部分水解瓜尔胶通过抑制 NF-κB/MLCK 通路改善败血症患者的肠屏障功能

部分水解瓜尔胶（PHGG）可防止肠道屏障功能紊乱，并能改善某些肠道疾病。然而，PHGG 在败血症期间是否具有保护肠屏障功能（IBF）的作用仍不清楚。本研究旨在探讨PHGG在败血症肠黏膜中的作用和可能机制。研究人员利用盲肠结扎术（CLP）构建了大鼠败血症模型。通过监测FITC-右旋糖酐4（FD-4）通量、血清炎症介质水平、紧密连接（TJ）水平、空肠粘膜病理和上皮细胞间连接超微结构，评估PHGG对IBF的影响。利用 Caco-2 单层膜研究 PHGG 对脂多糖（LPS）诱导的体外屏障功能障碍的影响和机制。免疫荧光法研究了闭锁斑带蛋白-1和闭锁素的表达以及P65的位置。核因子卡巴B（NF-κB）和肌球蛋白轻链激酶3（MLCK）通路相关蛋白的表达通过定量逆转录酶聚合酶链反应或免疫印迹进行了验证。结果表明，败血症大鼠空肠黏膜结构遭到破坏，绒毛断裂并缩短，中性粒细胞浸润明显。与 Sham 组相比，败血症大鼠的 Chiu 评分、血清炎症介质水平和 FD-4 通量增加，但 TJ 和间隙连接密度降低。
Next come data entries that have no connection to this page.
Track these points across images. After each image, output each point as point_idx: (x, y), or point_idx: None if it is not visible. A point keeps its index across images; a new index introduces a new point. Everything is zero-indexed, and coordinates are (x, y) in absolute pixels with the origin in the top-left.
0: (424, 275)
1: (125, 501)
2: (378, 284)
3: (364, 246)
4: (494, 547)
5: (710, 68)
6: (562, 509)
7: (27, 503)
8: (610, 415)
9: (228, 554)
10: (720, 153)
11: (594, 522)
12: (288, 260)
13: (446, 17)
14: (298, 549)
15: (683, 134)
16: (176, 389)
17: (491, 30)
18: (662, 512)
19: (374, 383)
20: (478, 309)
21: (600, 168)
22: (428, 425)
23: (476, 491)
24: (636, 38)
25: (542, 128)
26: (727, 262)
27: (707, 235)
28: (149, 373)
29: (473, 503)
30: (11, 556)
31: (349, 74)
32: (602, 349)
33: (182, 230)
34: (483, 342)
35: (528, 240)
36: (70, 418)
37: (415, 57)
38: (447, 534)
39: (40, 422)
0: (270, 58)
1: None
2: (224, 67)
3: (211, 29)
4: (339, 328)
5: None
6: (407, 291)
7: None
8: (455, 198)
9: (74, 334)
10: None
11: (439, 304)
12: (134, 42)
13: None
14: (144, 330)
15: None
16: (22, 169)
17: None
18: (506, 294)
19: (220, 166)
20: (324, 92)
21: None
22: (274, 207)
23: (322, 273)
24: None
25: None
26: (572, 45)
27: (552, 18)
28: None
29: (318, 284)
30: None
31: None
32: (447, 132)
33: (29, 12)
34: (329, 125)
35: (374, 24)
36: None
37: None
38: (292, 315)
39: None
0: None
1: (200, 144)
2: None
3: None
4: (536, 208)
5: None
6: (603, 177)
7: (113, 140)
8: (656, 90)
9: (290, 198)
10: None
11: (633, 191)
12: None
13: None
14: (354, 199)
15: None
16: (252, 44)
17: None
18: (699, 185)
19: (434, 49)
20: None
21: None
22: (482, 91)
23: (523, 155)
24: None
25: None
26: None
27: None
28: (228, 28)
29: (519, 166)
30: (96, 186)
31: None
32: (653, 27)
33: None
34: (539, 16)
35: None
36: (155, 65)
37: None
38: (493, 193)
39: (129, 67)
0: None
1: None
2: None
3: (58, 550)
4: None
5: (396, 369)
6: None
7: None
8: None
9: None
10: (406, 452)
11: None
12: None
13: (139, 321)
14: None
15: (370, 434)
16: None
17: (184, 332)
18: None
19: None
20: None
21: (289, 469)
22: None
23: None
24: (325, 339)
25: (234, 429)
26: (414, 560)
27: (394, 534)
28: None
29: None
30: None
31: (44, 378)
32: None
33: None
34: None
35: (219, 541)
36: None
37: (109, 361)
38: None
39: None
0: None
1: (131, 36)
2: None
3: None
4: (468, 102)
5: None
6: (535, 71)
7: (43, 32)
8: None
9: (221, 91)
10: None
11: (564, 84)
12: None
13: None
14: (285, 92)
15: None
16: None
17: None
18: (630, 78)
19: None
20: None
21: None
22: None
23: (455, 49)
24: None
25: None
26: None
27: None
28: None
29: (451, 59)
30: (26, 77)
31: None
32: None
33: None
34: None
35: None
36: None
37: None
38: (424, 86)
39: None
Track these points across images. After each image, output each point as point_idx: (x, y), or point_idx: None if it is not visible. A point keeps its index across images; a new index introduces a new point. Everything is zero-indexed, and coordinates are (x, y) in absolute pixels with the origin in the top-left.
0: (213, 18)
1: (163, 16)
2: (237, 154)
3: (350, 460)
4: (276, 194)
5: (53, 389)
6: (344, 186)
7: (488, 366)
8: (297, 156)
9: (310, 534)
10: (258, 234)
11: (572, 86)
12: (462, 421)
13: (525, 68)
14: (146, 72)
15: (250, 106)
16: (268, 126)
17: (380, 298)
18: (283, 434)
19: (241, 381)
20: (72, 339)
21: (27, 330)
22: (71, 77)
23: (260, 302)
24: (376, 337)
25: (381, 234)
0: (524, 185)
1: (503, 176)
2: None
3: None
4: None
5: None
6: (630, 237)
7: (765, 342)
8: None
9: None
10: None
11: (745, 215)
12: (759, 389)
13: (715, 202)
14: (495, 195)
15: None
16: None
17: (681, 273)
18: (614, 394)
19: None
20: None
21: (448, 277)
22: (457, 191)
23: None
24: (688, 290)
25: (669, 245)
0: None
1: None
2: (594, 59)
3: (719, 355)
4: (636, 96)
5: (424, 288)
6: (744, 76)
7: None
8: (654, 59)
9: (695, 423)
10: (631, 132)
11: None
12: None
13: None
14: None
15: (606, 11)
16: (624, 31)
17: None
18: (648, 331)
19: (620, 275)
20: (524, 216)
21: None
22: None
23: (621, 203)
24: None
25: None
此外，败血症大鼠的 MLCK、p-MLC 和 TJ 蛋白的表达以及细胞核中 P65 的表达均有所增加。此外，与对照组相比，经 LPS 处理的 Caco-2 细胞显示出较低的细胞活力和跨上皮电阻，而 FD-4 通量以及细胞核中 MLCK、p-MLC、TJ 蛋白和 P65 的表达则较高。PHGG 预处理可逆转 CLP 或 LPS 处理引起的上述效应。此外，NF-κB 抑制剂 SN50 也减轻了 LPS 对 Caco-2 细胞的上述影响。总之，PHGG 通过抑制 NF-κB/MLCK 通路，减轻了炎症反应，增加了 TJ 蛋白的表达和定位，缓解了对 TJ 结构和肠道通透性的破坏。这项研究为PHGG在脓毒症治疗中的作用提供了新的见解。

本文章由计算机程序翻译，如有差异，请以英文原文为准。

求助全文

约1分钟内获得全文求助全文

来源期刊

Molecular Biotechnology 医学-生化与分子生物学

CiteScore

4.10

自引率

3.80%

发文量

165

审稿时长

6 months

期刊介绍： Molecular Biotechnology publishes original research papers on the application of molecular biology to both basic and applied research in the field of biotechnology. Particular areas of interest include the following: stability and expression of cloned gene products, cell transformation, gene cloning systems and the production of recombinant proteins, protein purification and analysis, transgenic species, developmental biology, mutation analysis, the applications of DNA fingerprinting, RNA interference, and PCR technology, microarray technology, proteomics, mass spectrometry, bioinformatics, plant molecular biology, microbial genetics, gene probes and the diagnosis of disease, pharmaceutical and health care products, therapeutic agents, vaccines, gene targeting, gene therapy, stem cell technology and tissue engineering, antisense technology, protein engineering and enzyme technology, monoclonal antibodies, glycobiology and glycomics, and agricultural biotechnology.